The first wave of Steam Controller orders is starting to reach buyers, turning Valve's fast-selling PC gamepad from a sold-out storefront listing into hardware that is actually landing on doorsteps.
According to buyer reports tracked by Game Rant, some early customers in California had already received the second-generation Steam Controller by May 6. Orders in at least 22 of the 32 countries where Valve officially sells the device had also cleared the packaging step, while buyers in 11 countries reported that their orders had been picked up by a carrier.
That makes this a small but useful temperature check on Valve's first new hardware launch of 2026. The Steam Controller went on sale through Steam on May 4, shortly after Valve confirmed the controller's release timing, then became difficult to buy almost immediately as stock flickered in and out of availability.
Early Orders Are Moving, But Not Everywhere Yet
The early shipment reports are not evenly spread across every launch country. Game Rant's tally said buyers in the United States, Germany, Spain, Poland and Lithuania had seen their orders reach the tracking-number stage, suggesting those units were either in transit or close to being handed fully into the delivery network. Australia, Finland, Hungary, the Netherlands, Sweden and the United Kingdom were also among the countries with reports of orders picked up by carriers.

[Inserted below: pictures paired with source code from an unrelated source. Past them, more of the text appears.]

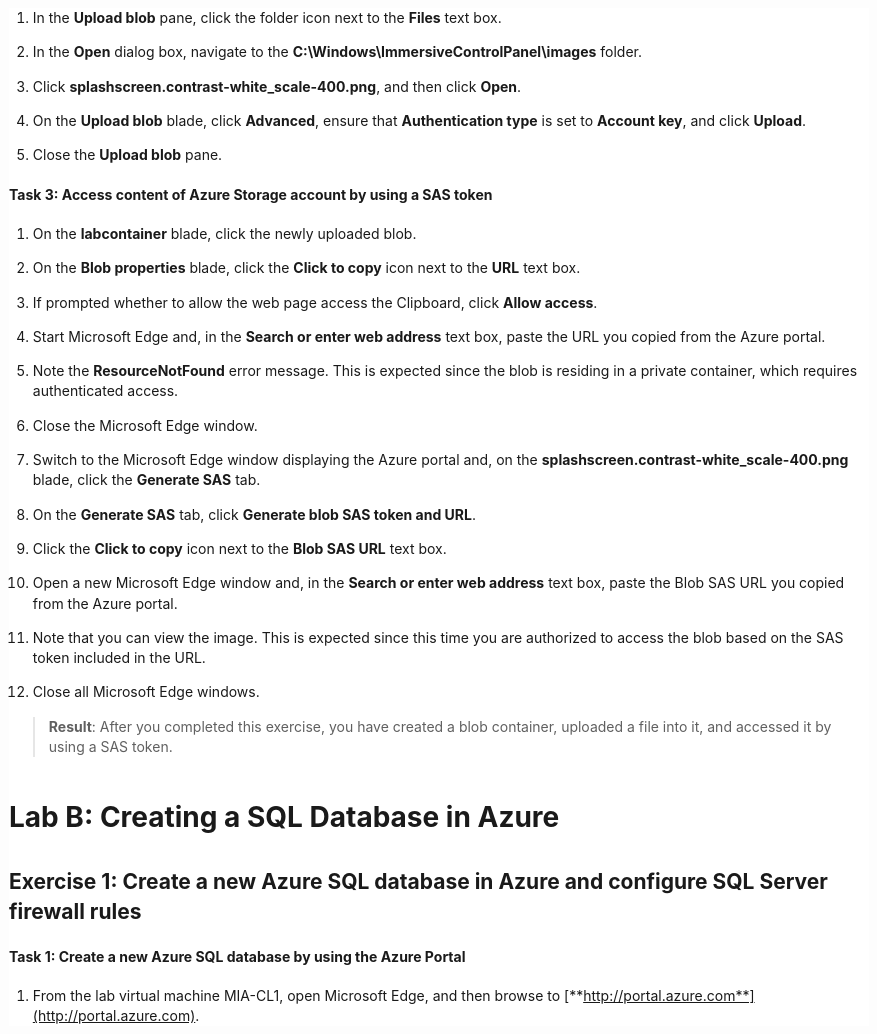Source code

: 1. In the **Upload blob** pane, click the folder icon next to the **Files** text box.

1. In the **Open** dialog box, navigate to the **C:\\Windows\\ImmersiveControlPanel\\images** folder.

1. Click **splashscreen.contrast-white_scale-400.png**, and then click **Open**.

1. On the **Upload blob** blade, click **Advanced**, ensure that **Authentication type** is set to **Account key**, and click **Upload**.

1. Close the **Upload blob** pane.


#### Task 3: Access content of Azure Storage account by using a SAS token
  
1. On the **labcontainer** blade, click the newly uploaded blob.

1. On the **Blob properties** blade, click the **Click to copy** icon next to the **URL** text box.

1. If prompted whether to allow the web page access the Clipboard, click **Allow access**.

1. Start Microsoft Edge and, in the **Search or enter web address** text box, paste the URL you copied from the Azure portal.

1. Note the **ResourceNotFound** error message. This is expected since the blob is residing in a private container, which requires authenticated access. 

1. Close the Microsoft Edge window.

1. Switch to the Microsoft Edge window displaying the Azure portal and, on the **splashscreen.contrast-white_scale-400.png** blade, click the **Generate SAS** tab. 

1. On the **Generate SAS** tab, click **Generate blob SAS token and URL**. 

1. Click the **Click to copy** icon next to the **Blob SAS URL** text box.

1. Open a new Microsoft Edge window and, in the **Search or enter web address** text box, paste the Blob SAS URL you copied from the Azure portal.

1. Note that you can view the image. This is expected since this time you are authorized to access the blob based on the SAS token included in the URL. 

1. Close all Microsoft Edge windows.

> **Result**: After you completed this exercise, you have created a blob container, uploaded a file into it, and accessed it by using a SAS token.


# Lab B: Creating a SQL Database in Azure
  
## Exercise 1: Create a new Azure SQL database in Azure and configure SQL Server firewall rules
  
#### Task 1: Create a new Azure SQL database by using the Azure Portal
  
1. From the lab virtual machine MIA-CL1, open Microsoft Edge, and then browse to [**http://portal.azure.com**](http://portal.azure.com).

Other launch regions appear to be earlier in the process. Countries including Canada, France, Ireland, Italy and Portugal were listed as having packaged orders, while several supported countries had no reported packaged orders in the tracked sample at the time of publication. The picture is based on consumer reports rather than a country-by-country shipping statement from Valve, so it should be read as an early snapshot rather than a complete logistics map.
The timing still lines up with Valve's original first-wave delivery estimates. Game Rant noted that launch orders were expected to arrive between May 7 and May 11 depending on region, which means the first California deliveries are early but not out of step with the broader window.
Valve's Hardware Launch Is Already in Its Second Phase
The shipment movement comes after the Steam Controller sold out quickly, with resale listings appearing soon after confirmed orders went through. Valve has since said it is working on more Steam Controller stock, but it has not announced a fresh ordering date.
That split creates two very different groups of Steam users. People who made it through the launch rush are now watching delivery statuses and tracking numbers, while everyone else is waiting for Valve's restock timeline. Launch-day orders were limited to two controllers per customer, but that did not stop some confirmed units from being listed at inflated resale prices.
The new Steam Controller is Valve's second dedicated PC gamepad, arriving more than a decade after the original model. It keeps the Steam-focused idea alive with a more modern layout built around trackpads, back buttons and PC couch play, which helps explain why the first batch drew so much attention.
For now, the confirmed movement is good news for early buyers. The rest of the story is still about supply: Valve has started getting the controller into customers' hands, but the next big update is when new buyers will be able to order one without chasing reseller listings.